◆ **Written instruction**:
Can you render every line in the rows below as a JSON list of strings, with one string per line and blank lines left out?

◆ **Excerpted data**:
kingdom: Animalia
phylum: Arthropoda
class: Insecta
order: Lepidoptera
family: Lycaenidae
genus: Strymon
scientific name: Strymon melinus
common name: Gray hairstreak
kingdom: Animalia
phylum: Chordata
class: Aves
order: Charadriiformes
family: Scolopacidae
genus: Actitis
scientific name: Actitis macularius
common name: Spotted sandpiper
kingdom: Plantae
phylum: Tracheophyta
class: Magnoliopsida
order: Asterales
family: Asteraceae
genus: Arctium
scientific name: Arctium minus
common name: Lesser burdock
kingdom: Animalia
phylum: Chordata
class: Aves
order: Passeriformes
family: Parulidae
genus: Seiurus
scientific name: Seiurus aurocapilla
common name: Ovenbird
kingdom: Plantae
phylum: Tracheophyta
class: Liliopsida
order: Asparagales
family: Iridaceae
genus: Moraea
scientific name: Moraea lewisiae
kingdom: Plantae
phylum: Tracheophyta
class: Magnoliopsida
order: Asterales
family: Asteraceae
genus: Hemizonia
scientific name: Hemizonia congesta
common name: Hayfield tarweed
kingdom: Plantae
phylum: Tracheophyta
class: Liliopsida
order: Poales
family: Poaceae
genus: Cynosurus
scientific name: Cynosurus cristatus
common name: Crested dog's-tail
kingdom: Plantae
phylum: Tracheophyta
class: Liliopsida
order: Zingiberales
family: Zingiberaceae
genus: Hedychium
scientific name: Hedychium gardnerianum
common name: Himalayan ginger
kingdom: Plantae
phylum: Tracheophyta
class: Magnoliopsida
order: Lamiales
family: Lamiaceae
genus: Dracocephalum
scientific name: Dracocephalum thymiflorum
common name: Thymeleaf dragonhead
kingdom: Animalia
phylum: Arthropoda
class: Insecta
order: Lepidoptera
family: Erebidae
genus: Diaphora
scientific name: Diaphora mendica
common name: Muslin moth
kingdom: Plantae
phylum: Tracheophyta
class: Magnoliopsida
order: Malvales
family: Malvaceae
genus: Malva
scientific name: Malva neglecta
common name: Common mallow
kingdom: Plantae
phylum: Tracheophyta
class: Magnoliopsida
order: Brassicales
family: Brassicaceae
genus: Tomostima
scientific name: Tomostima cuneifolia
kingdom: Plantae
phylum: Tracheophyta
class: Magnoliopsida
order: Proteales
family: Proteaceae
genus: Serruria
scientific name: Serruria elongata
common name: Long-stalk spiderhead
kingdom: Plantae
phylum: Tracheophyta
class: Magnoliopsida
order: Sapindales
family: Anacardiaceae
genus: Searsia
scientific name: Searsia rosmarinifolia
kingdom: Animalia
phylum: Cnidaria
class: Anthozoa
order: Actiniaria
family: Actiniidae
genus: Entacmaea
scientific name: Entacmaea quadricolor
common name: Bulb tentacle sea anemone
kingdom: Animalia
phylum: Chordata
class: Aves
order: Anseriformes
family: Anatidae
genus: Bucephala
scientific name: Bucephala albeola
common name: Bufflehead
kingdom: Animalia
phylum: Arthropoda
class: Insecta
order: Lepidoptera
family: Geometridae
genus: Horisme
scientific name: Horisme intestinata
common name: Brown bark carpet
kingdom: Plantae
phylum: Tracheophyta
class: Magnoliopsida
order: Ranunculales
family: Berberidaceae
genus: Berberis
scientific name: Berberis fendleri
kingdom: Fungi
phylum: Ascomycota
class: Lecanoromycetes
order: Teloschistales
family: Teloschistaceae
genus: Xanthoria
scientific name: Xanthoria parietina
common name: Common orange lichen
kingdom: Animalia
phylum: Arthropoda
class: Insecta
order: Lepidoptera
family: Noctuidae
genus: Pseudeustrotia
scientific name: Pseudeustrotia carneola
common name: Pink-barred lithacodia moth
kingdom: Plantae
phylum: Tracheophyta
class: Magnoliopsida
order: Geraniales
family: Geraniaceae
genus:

◆ **In response**:
[
  "kingdom: Animalia",
  "phylum: Arthropoda",
  "class: Insecta",
  "order: Lepidoptera",
  "family: Lycaenidae",
  "genus: Strymon",
  "scientific name: Strymon melinus",
  "common name: Gray hairstreak",
  "kingdom: Animalia",
  "phylum: Chordata",
  "class: Aves",
  "order: Charadriiformes",
  "family: Scolopacidae",
  "genus: Actitis",
  "scientific name: Actitis macularius",
  "common name: Spotted sandpiper",
  "kingdom: Plantae",
  "phylum: Tracheophyta",
  "class: Magnoliopsida",
  "order: Asterales",
  "family: Asteraceae",
  "genus: Arctium",
  "scientific name: Arctium minus",
  "common name: Lesser burdock",
  "kingdom: Animalia",
  "phylum: Chordata",
  "class: Aves",
  "order: Passeriformes",
  "family: Parulidae",
  "genus: Seiurus",
  "scientific name: Seiurus aurocapilla",
  "common name: Ovenbird",
  "kingdom: Plantae",
  "phylum: Tracheophyta",
  "class: Liliopsida",
  "order: Asparagales",
  "family: Iridaceae",
  "genus: Moraea",
  "scientific name: Moraea lewisiae",
  "kingdom: Plantae",
  "phylum: Tracheophyta",
  "class: Magnoliopsida",
  "order: Asterales",
  "family: Asteraceae",
  "genus: Hemizonia",
  "scientific name: Hemizonia congesta",
  "common name: Hayfield tarweed",
  "kingdom: Plantae",
  "phylum: Tracheophyta",
  "class: Liliopsida",
  "order: Poales",
  "family: Poaceae",
  "genus: Cynosurus",
  "scientific name: Cynosurus cristatus",
  "common name: Crested dog's-tail",
  "kingdom: Plantae",
  "phylum: Tracheophyta",
  "class: Liliopsida",
  "order: Zingiberales",
  "family: Zingiberaceae",
  "genus: Hedychium",
  "scientific name: Hedychium gardnerianum",
  "common name: Himalayan ginger",
  "kingdom: Plantae",
  "phylum: Tracheophyta",
  "class: Magnoliopsida",
  "order: Lamiales",
  "family: Lamiaceae",
  "genus: Dracocephalum",
  "scientific name: Dracocephalum thymiflorum",
  "common name: Thymeleaf dragonhead",
  "kingdom: Animalia",
  "phylum: Arthropoda",
  "class: Insecta",
  "order: Lepidoptera",
  "family: Erebidae",
  "genus: Diaphora",
  "scientific name: Diaphora mendica",
  "common name: Muslin moth",
  "kingdom: Plantae",
  "phylum: Tracheophyta",
  "class: Magnoliopsida",
  "order: Malvales",
  "family: Malvaceae",
  "genus: Malva",
  "scientific name: Malva neglecta",
  "common name: Common mallow",
  "kingdom: Plantae",
  "phylum: Tracheophyta",
  "class: Magnoliopsida",
  "order: Brassicales",
  "family: Brassicaceae",
  "genus: Tomostima",
  "scientific name: Tomostima cuneifolia",
  "kingdom: Plantae",
  "phylum: Tracheophyta",
  "class: Magnoliopsida",
  "order: Proteales",
  "family: Proteaceae",
  "genus: Serruria",
  "scientific name: Serruria elongata",
  "common name: Long-stalk spiderhead",
  "kingdom: Plantae",
  "phylum: Tracheophyta",
  "class: Magnoliopsida",
  "order: Sapindales",
  "family: Anacardiaceae",
  "genus: Searsia",
  "scientific name: Searsia rosmarinifolia",
  "kingdom: Animalia",
  "phylum: Cnidaria",
  "class: Anthozoa",
  "order: Actiniaria",
  "family: Actiniidae",
  "genus: Entacmaea",
  "scientific name: Entacmaea quadricolor",
  "common name: Bulb tentacle sea anemone",
  "kingdom: Animalia",
  "phylum: Chordata",
  "class: Aves",
  "order: Anseriformes",
  "family: Anatidae",
  "genus: Bucephala",
  "scientific name: Bucephala albeola",
  "common name: Bufflehead",
  "kingdom: Animalia",
  "phylum: Arthropoda",
  "class: Insecta",
  "order: Lepidoptera",
  "family: Geometridae",
  "genus: Horisme",
  "scientific name: Horisme intestinata",
  "common name: Brown bark carpet",
  "kingdom: Plantae",
  "phylum: Tracheophyta",
  "class: Magnoliopsida",
  "order: Ranunculales",
  "family: Berberidaceae",
  "genus: Berberis",
  "scientific name: Berberis fendleri",
  "kingdom: Fungi",
  "phylum: Ascomycota",
  "class: Lecanoromycetes",
  "order: Teloschistales",
  "family: Teloschistaceae",
  "genus: Xanthoria",
  "scientific name: Xanthoria parietina",
  "common name: Common orange lichen",
  "kingdom: Animalia",
  "phylum: Arthropoda",
  "class: Insecta",
  "order: Lepidoptera",
  "family: Noctuidae",
  "genus: Pseudeustrotia",
  "scientific name: Pseudeustrotia carneola",
  "common name: Pink-barred lithacodia moth",
  "kingdom: Plantae",
  "phylum: Tracheophyta",
  "class: Magnoliopsida",
  "order: Geraniales",
  "family: Geraniaceae",
  "genus:"
]